Once again, my research took me to the great state of Louisiana. There I was bedecked with beads in New Orleans for Mardi Gras; I traveled across the Causeway to the north shore of Lake Pontchartrain; from the marshy suburbs of Madisonville and Mandeville to the bayous of the Cajun country surrounding Baton Rouge, I trekked across southern Louisiana like an itinerant preacher, preaching the gospel of the converted — and it occurred to me, on some level, that I was converted. Things now seemed normal to me that in the past I would have, at minimum, raised an eyebrow.

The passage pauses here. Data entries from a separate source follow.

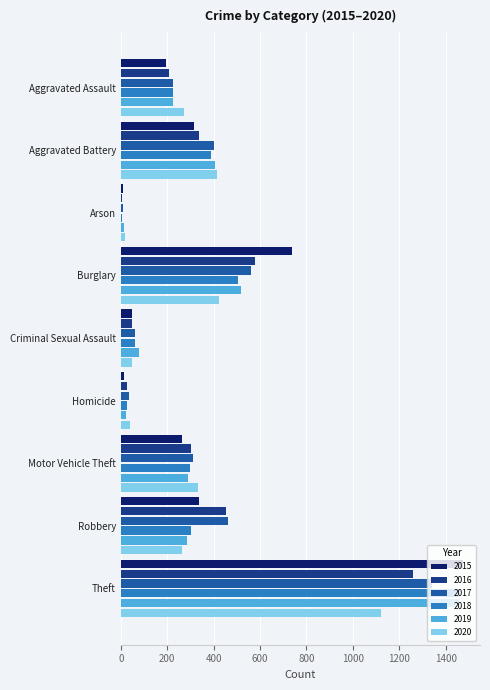

How many values in the 2015 series are below 263?

4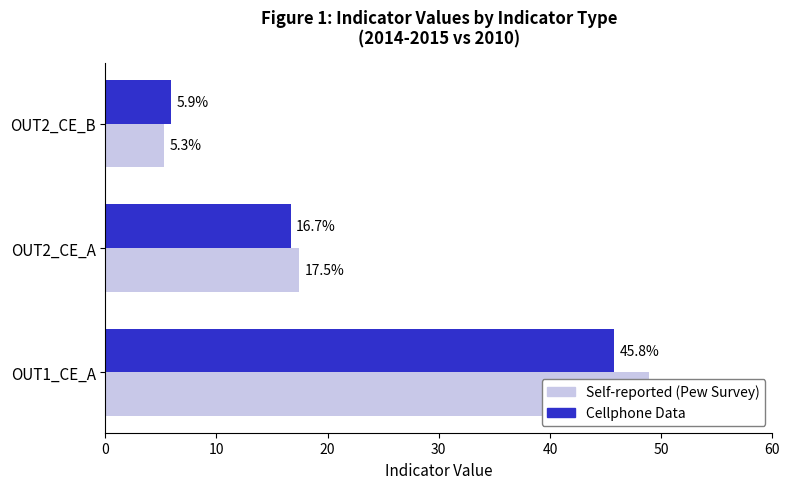

What is the value of the Cellphone Data bar at the 3rd from the left?

5.9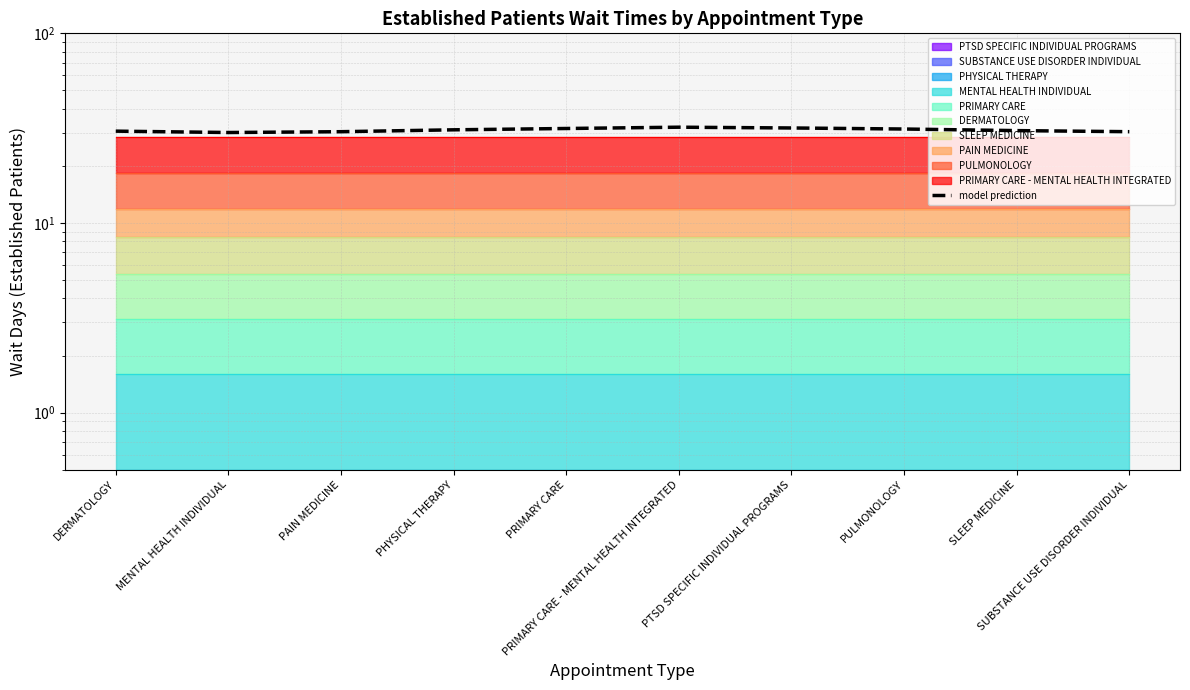

Is it true that the value at PRIMARY CARE - MENTAL HEALTH INTEGRATED is 32.0?

True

While raised humbly on a swamp in Northeast New Jersey, until recently, I’ve always had airs intellectual snobbery, as if I were displaced aristocracy. It was no accident that I chose the city of Boston to attend university at, the staid and condescending epicenter of intellect in the United States. We in the North look at those below the Mason Dixon with some bemusement, if not outright scorn. We have Boston and New York city, the centers of learning, culture and the arts. We have the biggest, best, and most important (choose your hyperbole). In our minds, everyone else wants to be us. Now I look back at my self-absorbed youth (as I still live in a city of self-absorbed people) and think about how wrong I was. Now I yearn for that which I had for so long scorned. For things that now seem normal…

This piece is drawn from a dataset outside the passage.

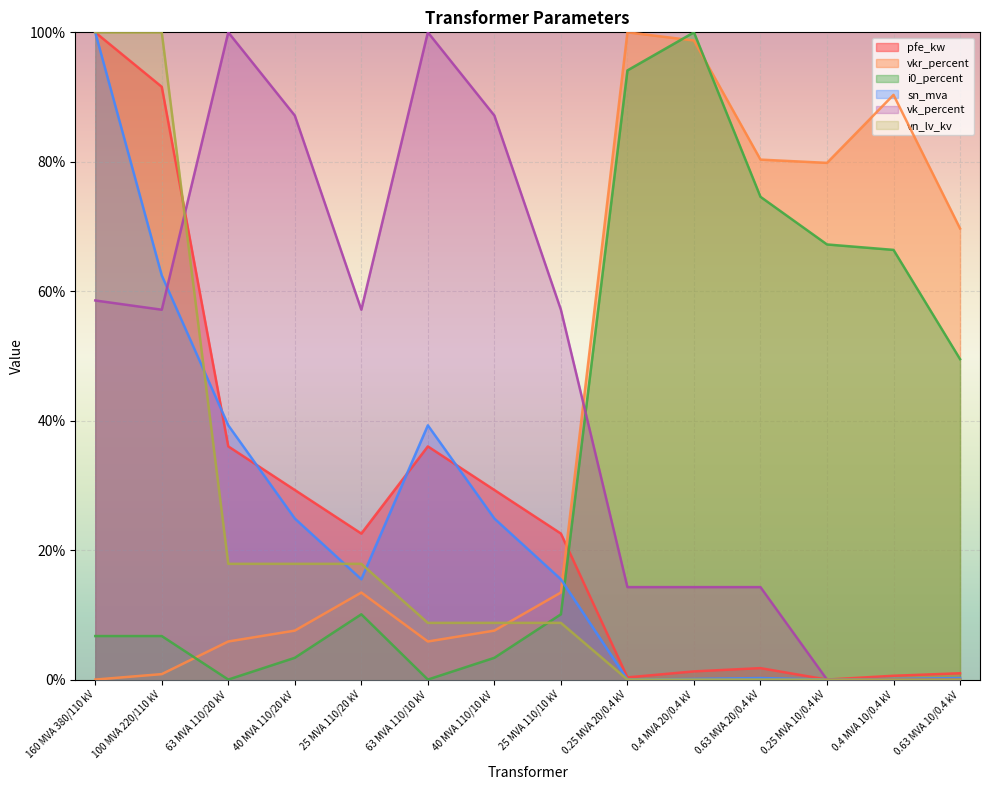

What position from the right is 63 MVA 110/10 kV?

9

I now think it is my God given right to drive up to to a daiquiri shop, as I did in Covington Louisiana, and drive away with alcoholic beverages (straws out of course). I no longer find it odd that there is a fifty-fifty chance that either beer, bloody mary, or chicory coffee will be the first drink of the day; asking for a “go cup” has become second nature, as has walking around in public with an open container; knocking back five pounds of crawfish at Sammy’s is a light lunch, and no one looks at me askance for sticking my finger in the crawfish head to get out that luscious fat; the fact that thinking about the boudin balls, hushpuppies, and sautéed crab fingers at the Chimes, and then suggesting we stop whatever it is we are doing to get some, is greeted with enthusiasm. I now find myself listening to the stories about how Uncle Roy caught the boat on fire or about how to escape when a gator jumps in your boat and find them perfectly reasonable, nodding in tacit agreement. I think everyone should have a “camp.” I no longer recoil in fear when someone I don’t know says hello or asks me if I am enjoying myself. That it is not the least bit odd to have long, involved conversations about food or sports with people you have never met before. I find that I too am finishing sentences with the phrases “be careful or be safe.” The fact that we shot pool at a wake isn’t the least bit troubling to myself or any of the mourners; that my LSU hat opens more doors then a skeleton key, and is also an acceptable substitute for a shower; a college mascot has a better habitat than the white tigers at the Audubon Zoo; that everyone knows to have the “fish in the bag” at Louisiana Lagniappe. It now seems normal that I think about gathering family and friends together around a huge pot of something more important than making money; that living is more important than making a living; that we should make sure we play at least as hard as we work.
I could go on, but I think y’all get the idea. As I look out the window, a light dusting of snow on the ground, I think about the place I have always called home, and the home that is calling me, trying to reconcile who I have been and who I have become.